I work in IT company. My company is transferring me to Malaysia for an assignment with a client. I want to know what would be the ideal salary. According to my HR they are giving me 5000 MYR. Is it sufficient for an individual to stay in Malaysia. Please let me know what i should do? I am already earning 10L INR in India. WIll it be suitable for me to go abroad for 5000MYR. Please suggest.

:fingerscrossed:


----------



## cvco (Mar 20, 2015)

NO, it is not enough. Years ago yes, not now. Ask for RM10,000 or walk away. (at least I wouldnt consider it for less than that, maybe others could find the way to make it work).


----------



## Akanksha1304 (Jan 10, 2016)

vaibhav.tikoo said:


> Hi,
> 
> I work in IT company. My company is transferring me to Malaysia for an assignment with a client. I want to know what would be the ideal salary. According to my HR they are giving me 5000 MYR. Is it sufficient for an individual to stay in Malaysia. Please let me know what i should do? I am already earning 10L INR in India.
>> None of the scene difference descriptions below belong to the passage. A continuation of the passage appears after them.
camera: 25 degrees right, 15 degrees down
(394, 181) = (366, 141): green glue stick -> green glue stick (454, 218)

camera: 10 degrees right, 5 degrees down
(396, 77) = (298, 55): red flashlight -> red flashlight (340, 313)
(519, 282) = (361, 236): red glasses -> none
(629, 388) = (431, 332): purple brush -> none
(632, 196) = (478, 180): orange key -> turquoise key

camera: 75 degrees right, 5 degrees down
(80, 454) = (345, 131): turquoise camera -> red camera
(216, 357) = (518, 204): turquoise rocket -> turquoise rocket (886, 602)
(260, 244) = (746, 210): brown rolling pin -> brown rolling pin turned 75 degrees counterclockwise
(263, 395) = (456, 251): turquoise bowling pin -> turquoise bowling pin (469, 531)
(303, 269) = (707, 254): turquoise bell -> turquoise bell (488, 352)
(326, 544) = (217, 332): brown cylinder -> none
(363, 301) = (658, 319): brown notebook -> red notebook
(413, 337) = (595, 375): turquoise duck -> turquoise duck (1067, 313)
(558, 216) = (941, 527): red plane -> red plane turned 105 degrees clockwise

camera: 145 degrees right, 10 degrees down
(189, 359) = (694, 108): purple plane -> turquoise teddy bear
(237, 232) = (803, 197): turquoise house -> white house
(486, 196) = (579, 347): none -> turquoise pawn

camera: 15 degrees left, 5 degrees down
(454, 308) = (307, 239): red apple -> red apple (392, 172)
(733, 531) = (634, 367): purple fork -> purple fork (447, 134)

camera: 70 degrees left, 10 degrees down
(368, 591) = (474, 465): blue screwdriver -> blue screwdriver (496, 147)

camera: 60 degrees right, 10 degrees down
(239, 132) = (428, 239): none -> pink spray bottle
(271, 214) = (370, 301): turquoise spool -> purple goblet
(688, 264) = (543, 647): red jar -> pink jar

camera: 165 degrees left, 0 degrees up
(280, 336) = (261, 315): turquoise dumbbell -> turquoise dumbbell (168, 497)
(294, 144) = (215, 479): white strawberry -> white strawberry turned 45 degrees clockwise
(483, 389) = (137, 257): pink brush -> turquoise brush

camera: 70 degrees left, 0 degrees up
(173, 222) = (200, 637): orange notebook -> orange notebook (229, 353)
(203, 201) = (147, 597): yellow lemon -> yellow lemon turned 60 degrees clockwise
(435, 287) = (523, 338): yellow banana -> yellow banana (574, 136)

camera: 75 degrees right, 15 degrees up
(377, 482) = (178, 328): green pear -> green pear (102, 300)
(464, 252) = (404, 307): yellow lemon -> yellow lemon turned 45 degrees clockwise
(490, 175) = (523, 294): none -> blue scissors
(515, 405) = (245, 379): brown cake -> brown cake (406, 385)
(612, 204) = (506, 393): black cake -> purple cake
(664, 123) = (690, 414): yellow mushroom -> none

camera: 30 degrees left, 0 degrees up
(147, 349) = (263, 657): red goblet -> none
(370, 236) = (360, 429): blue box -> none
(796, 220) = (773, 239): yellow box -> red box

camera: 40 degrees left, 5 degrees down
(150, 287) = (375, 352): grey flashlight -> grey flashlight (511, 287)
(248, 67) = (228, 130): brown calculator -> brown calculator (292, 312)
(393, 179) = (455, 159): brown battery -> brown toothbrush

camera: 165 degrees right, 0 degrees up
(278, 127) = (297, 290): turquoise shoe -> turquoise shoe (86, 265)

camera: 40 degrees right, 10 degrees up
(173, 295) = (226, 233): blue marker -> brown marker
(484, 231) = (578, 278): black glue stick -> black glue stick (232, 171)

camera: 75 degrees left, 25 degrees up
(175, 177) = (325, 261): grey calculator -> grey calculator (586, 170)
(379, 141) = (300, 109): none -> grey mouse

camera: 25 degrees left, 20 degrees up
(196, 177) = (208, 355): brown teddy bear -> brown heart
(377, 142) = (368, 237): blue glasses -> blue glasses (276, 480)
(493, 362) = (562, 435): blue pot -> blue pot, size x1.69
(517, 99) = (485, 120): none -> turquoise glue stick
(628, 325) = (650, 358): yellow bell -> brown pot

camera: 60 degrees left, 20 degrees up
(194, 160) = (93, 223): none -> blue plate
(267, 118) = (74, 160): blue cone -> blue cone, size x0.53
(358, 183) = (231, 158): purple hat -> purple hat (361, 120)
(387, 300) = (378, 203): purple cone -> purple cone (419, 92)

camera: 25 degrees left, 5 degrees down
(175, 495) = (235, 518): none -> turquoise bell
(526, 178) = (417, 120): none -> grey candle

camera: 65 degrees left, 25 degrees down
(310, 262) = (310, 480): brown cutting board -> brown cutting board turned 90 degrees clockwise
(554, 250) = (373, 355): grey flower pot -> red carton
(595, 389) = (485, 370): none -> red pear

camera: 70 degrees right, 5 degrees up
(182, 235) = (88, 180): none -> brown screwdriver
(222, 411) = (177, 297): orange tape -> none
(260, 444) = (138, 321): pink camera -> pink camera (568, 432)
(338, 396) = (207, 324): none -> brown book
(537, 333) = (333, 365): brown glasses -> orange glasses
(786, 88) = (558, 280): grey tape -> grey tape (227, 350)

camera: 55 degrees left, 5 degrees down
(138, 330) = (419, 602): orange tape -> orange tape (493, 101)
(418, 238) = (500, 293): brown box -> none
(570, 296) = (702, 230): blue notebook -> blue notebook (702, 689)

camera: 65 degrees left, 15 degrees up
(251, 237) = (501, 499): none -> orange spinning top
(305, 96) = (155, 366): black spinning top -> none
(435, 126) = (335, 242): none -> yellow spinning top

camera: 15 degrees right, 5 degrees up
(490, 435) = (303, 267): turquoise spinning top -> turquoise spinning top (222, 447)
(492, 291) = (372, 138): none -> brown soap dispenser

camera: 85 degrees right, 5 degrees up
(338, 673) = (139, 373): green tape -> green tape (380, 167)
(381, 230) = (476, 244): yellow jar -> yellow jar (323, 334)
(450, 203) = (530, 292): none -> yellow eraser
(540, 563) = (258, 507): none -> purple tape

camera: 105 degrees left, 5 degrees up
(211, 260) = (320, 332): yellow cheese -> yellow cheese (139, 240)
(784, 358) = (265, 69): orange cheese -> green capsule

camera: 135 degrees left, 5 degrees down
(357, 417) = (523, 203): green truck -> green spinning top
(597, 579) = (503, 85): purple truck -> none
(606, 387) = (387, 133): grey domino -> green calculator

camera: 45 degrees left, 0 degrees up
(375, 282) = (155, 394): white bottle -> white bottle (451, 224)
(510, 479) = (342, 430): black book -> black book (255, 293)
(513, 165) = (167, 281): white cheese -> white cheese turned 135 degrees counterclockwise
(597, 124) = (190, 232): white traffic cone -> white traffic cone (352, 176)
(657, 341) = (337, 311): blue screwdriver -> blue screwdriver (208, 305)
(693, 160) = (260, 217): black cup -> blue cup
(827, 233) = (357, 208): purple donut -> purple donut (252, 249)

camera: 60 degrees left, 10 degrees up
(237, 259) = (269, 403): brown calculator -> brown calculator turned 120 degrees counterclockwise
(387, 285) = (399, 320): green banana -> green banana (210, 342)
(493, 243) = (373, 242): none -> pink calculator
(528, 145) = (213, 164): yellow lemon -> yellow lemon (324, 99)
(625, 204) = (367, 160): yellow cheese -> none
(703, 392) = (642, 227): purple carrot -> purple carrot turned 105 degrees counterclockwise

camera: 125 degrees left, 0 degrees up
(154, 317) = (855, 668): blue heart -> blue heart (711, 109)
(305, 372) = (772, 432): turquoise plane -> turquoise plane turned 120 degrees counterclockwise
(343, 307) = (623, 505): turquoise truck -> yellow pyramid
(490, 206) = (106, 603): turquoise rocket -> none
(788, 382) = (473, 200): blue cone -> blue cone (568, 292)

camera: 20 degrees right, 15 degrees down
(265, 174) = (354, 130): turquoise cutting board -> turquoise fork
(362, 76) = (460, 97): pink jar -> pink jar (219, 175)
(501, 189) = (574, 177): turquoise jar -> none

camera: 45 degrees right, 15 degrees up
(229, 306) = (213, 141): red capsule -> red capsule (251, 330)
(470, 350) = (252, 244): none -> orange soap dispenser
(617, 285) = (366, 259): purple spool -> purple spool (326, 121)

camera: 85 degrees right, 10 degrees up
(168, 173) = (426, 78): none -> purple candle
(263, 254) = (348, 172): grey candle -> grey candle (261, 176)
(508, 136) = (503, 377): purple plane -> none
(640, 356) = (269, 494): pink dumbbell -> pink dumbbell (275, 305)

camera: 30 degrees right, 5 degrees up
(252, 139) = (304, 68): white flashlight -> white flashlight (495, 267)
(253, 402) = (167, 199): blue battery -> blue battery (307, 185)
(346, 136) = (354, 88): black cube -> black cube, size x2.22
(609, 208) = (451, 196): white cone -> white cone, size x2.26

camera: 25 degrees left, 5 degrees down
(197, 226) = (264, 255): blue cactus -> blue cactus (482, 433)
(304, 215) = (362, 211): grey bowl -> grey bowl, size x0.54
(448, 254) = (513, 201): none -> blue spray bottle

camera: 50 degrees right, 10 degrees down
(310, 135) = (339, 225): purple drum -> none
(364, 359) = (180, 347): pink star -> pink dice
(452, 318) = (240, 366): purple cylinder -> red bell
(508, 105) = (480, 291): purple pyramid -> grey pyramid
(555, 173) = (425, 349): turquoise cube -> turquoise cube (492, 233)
WIll it be suitable for me to go abroad for 5000MYR. Please suggest.
> 
> :fingerscrossed:



HI Vaibhav,

This is Akanksha Srivastava, i am also from a IT company based in Pune.
I got the job offer from KL for 6.5K a month.

Is it a good offer as there are some taxes as well.

Company is offering 1 month accomodation, visa chareges and flight tickets.

Please suggest


----------